NEM SEMPRE O QUE É, PARECE - Oswaldo U. Lopes


NEM SEMPRE O QUE É, PARECE
Oswaldo U. Lopes

Décio Rodrigues Prado era negro, alto e empresário. De cara isso o colocava um pouco à margem. A cor da pele o incluía numa parcela significativa da população, mas a altura e a função, não. Sabemos que os africanos trazidos ao Brasil vieram da costa ocidental da África, em particular o Golfo da Guiné. Embora fortes, não se destacavam pela altura. Poucos chegaram ao basquetebol, embora o padrão recente estivesse mudando, negro alto ainda é raro.

Desprovidos de possibilidades de herança os negros que se destacaram como empresários eram e são profissionais liberais.
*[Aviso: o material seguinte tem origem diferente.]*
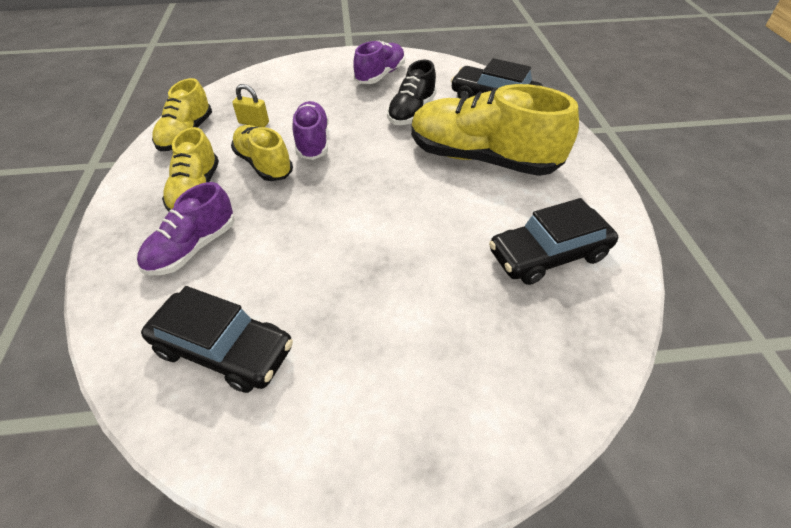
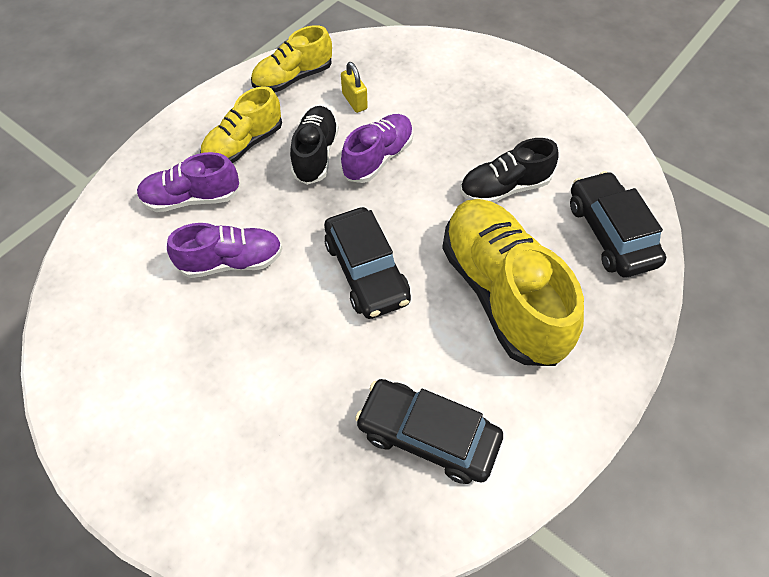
camera: 45 degrees right, 10 degrees up
black car [141,286,293,393] -> black car moved to [324,207,411,319]
yellow shoe [231,125,293,181] -> black shoe [290,106,339,185]
purple shoe [353,40,405,84] -> purple shoe moved to [167,223,283,278]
Décio era advogado criminalista e chefe de um escritório muito conceituado e movimentado. Havia, no meio jurídico, brincadeiras e chistes a respeito:

“Matou a amante com três tiros e dezoito facadas e foi absolvido pelo advogado negro que alegou traição e honra ofendida.”

“Esperou o sócio, na calada da noite, no beco do estacionamento e o fuzilou a queima roupa e foi absolvido pelo advogado negro que alegou quebra de confiança e desfalque grosseiro”

Bem, chegou a vez dele pensou o investigador da policia civil Sergio Hiroito quando entrou no escritório e deu com Dr. Décio Prado sentado a sua mesa e com dois furos negros no peito da camisa impecável e invariavelmente branca.

Morto e gelado, fora encontrado já rígido pela manhã e a hora provável da morte foi dada como perto das 21 horas da véspera.

Sabidamente era o ultimo a deixar o escritório. O prédio tinha três andares, todos ocupados pelo escritório, onde além dele trabalhavam outros nove advogados e um bom número de secretárias e office-boys.

A informação era de que de um tempo para cá, saia cada vez mais tarde, recebendo clientes que só queriam vir quando estivesse escuro. Gente que entrava apressada e mal cumprimentava o porteiro.

O disque-disque recente era de que estava envolvido na defesa de gente metida em confusão grande, muito grande com estatais, com contas no exterior etc. Décio começara a ser investigado pela polícia e por clientes que temiam uma traição do profissional.

No meio dessa confusão sobrava ainda que o Dr. Décio tinha outra qualidade, era mulherengo, do tipo que vestiu saia, não sendo escocês, estou interessado!

Hiroito sabia do ultimo caso, linda mulher de trinta de 30 anos que tinha, pasmem, não um marido ou companheiro traído, mas uma amante, uma parceira. Os clientes envolvidos na lava-jato não tinham, nem de longe, a possibilidade de praticamente encostar o revólver no peito do advogado para efetuar os disparos, uma mulher, teria.


Se a história enviesasse para o lado de amor traído, seria uma amante que iam ter que procurar. É coisa para primeira página, pensou Hiroito.